Since DNA follows the trends of EU regulations, we currently offer our clients not only conventional manual pen-testing but also our new Vonahi pen-testing service. This enables small and medium size companies to carry out an annual penetration test, where many of them would have been unable to afford it previously. You can learn more about this innovative new service here.
-
Third-Party Risks
In the next chapter of DORA main goal is that the third parties who are financial sector partners compliant to DORA. The financial sector itself should ensure, that every third party whom they are working with on a regular basis also adopts high standards of digital security. DORA goes even further in trying to achieve next-level resilience. Right now all the contracts with ICT third parties shall include mandatory points to ensure these providers are compliant with EU standards for risk management and cyber-risk reporting.
-
Information Sharing
There is no room for solo players in the Chapter VI of DORA. This chapter encourages the sharing of information and threat intelligence amongst the EU financial community. In other words, sharing the ideas of common vulnerabilities and possible cyber-attacks can help the financial sector not only to reduce it but also build a new level of resilience for it. The benefit of sharing is caring ideas, as you, can also be relevant even in the cold-hearted financial world. A collaborative environment benefits the entire industry by enabling organizations to join forces against advanced cyber criminals and stay a step ahead. By building a collective pool of knowledge within the same industry, there is a greater probability of anticipating cyber risks and being well-prepared to respond to them.

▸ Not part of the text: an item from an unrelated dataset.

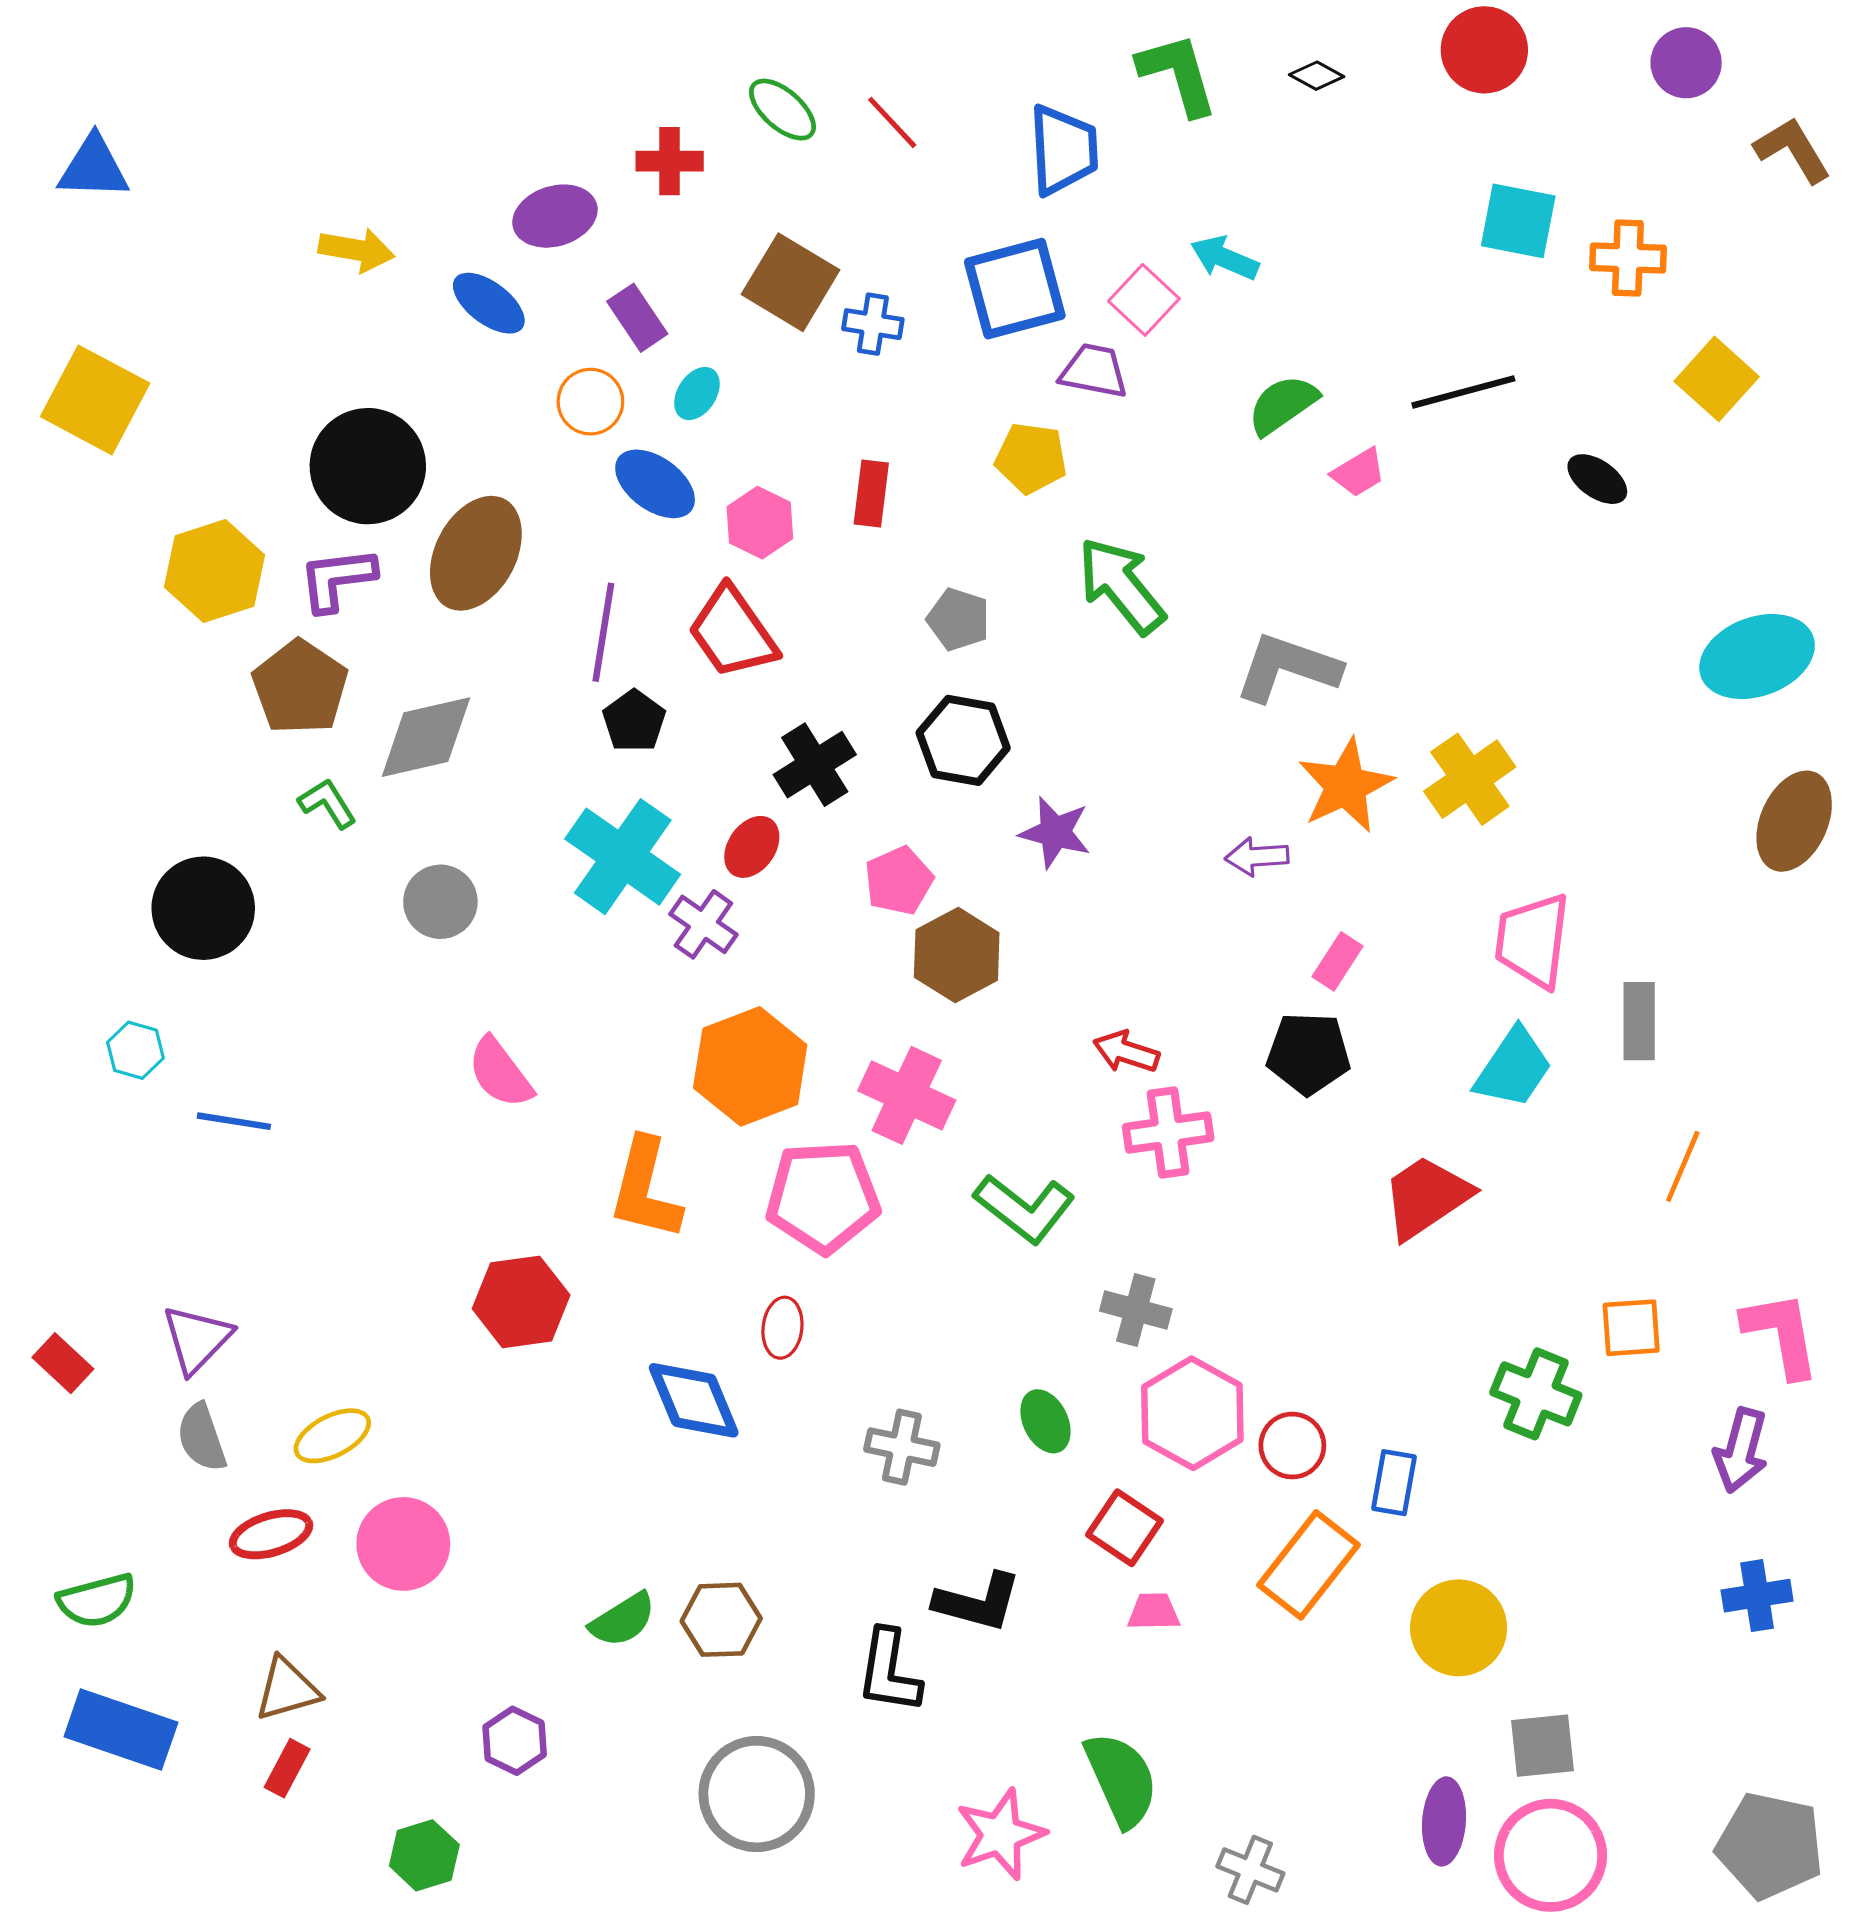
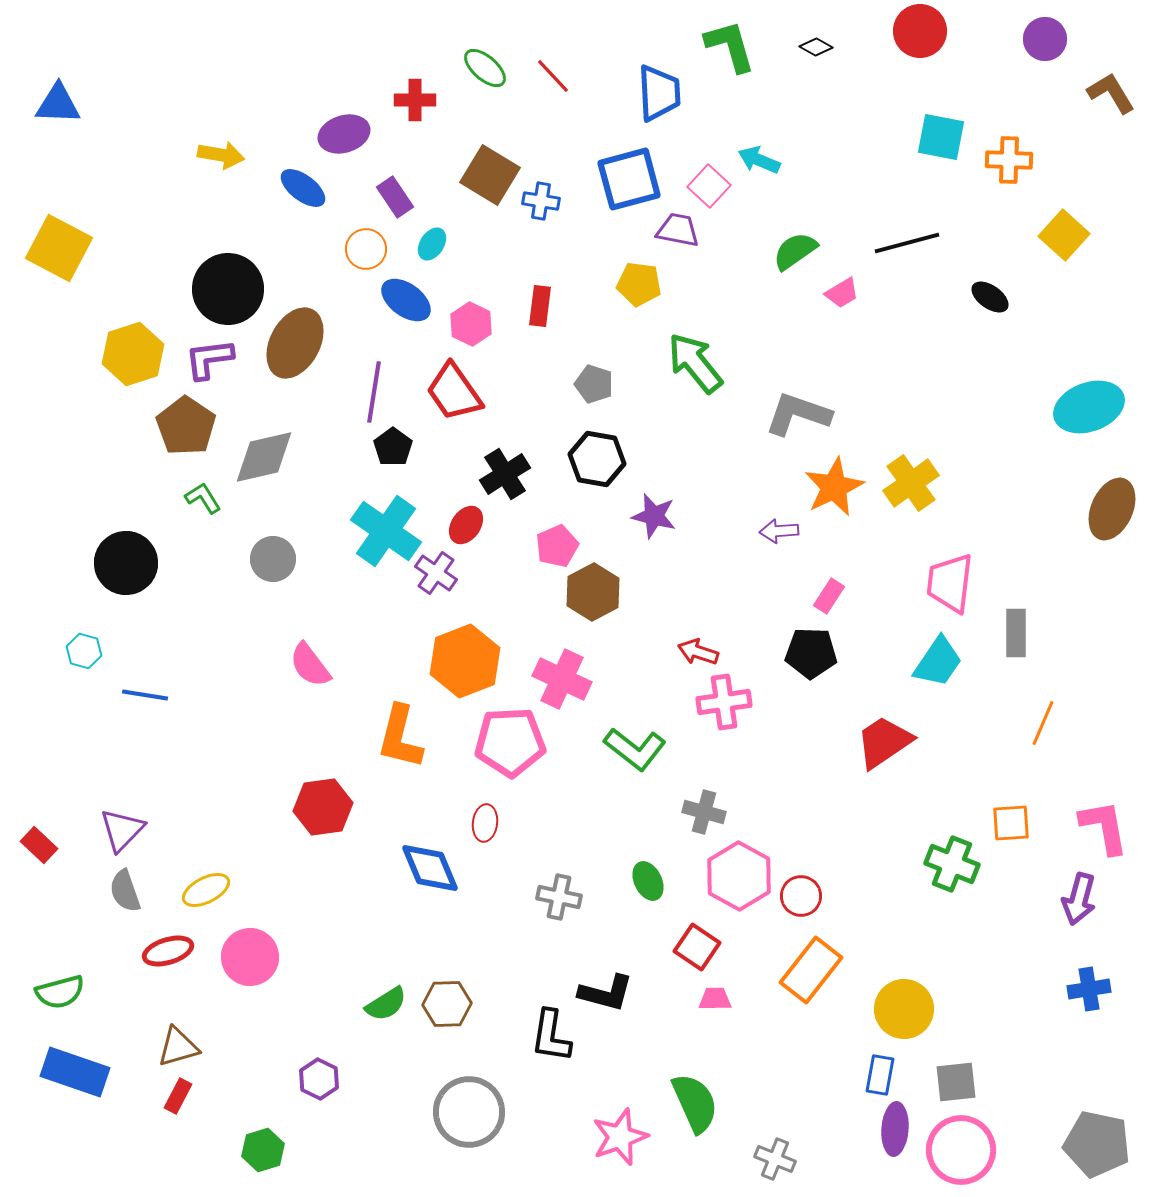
blue rectangle: (1394, 1483) -> (880, 1075), moved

Challenges Meeting the Dora Regulations
As you can see the main idea of DORA regulations is to create a safe and reliable environment inside the financial sector. However, what are the main challenges that can prevent this from happening and what are the reasons why it never happened before?
Of course, the main issue as always is money. As with any law getting DORA compliance could be a challenging task. This could include huge investments in technology itself and internal and external processes.
Another challenge is the complexity of the regulations. Managing ICT risks and ensuring compliance with DORA can be complex, particularly for smaller financial entities with limited resources and of course limited financial abilities. For smaller businesses, getting DORA compliance can be a tough call, but for those who already embraced GDPR, this could be an easier task, even though it still requires effort and financial resources.
DORA represents a significant step forward in the EU’s efforts to enhance the cybersecurity and operational resilience of its financial sector. By mandating comprehensive risk management frameworks, regular testing, and robust third-party risk management practices, DORA aims to ensure that financial entities can effectively respond to and recover from ICT-related disruptions, thereby safeguarding the stability and security of the broader financial system.